• _ASSIGNMENT_
Pull every line containing "Learning" from the data.

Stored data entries
---------------

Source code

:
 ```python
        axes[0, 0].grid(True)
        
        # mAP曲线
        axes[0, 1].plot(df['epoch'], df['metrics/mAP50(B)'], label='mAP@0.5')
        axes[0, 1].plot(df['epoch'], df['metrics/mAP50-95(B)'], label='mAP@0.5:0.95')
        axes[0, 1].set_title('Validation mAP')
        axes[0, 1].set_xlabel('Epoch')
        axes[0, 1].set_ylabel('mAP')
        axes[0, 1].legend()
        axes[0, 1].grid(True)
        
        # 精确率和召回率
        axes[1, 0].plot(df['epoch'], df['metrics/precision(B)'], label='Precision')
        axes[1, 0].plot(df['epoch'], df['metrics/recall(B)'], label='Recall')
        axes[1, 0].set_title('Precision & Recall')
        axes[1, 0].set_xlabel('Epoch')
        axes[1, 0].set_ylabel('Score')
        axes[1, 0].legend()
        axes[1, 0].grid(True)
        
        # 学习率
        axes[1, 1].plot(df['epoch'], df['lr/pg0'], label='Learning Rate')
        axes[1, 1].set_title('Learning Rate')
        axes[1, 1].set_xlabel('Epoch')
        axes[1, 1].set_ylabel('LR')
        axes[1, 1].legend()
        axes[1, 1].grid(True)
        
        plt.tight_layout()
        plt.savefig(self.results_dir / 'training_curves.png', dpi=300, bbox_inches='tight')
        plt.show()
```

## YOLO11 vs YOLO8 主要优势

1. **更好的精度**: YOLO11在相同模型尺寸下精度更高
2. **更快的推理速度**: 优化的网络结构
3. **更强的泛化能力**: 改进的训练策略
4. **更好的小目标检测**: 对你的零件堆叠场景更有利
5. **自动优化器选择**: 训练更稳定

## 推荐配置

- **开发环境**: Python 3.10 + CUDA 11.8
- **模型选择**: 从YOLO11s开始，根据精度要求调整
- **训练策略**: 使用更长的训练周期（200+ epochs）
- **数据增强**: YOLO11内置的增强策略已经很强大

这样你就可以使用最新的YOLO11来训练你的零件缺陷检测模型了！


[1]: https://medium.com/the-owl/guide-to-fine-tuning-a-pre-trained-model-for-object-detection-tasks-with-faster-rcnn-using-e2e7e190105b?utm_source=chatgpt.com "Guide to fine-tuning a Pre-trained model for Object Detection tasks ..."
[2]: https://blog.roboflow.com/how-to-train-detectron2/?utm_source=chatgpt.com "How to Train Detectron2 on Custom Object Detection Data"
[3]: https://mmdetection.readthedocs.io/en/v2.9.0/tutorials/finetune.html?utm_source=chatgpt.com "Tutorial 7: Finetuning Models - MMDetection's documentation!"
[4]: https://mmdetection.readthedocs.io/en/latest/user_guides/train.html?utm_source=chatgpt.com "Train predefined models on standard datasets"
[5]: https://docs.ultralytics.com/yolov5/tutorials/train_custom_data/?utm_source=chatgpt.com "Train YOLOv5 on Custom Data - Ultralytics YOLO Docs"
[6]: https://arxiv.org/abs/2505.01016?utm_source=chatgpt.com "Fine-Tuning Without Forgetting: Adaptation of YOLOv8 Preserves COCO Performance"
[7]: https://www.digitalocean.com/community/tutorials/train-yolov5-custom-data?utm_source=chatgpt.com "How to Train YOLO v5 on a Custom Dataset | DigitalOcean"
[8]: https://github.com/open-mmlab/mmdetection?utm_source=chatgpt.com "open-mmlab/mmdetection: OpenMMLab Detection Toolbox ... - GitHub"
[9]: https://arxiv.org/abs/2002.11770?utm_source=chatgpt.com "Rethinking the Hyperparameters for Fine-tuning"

---------------

• _COMPLETED EXERCISE_
        axes[1, 1].plot(df['epoch'], df['lr/pg0'], label='Learning Rate')
        axes[1, 1].set_title('Learning Rate')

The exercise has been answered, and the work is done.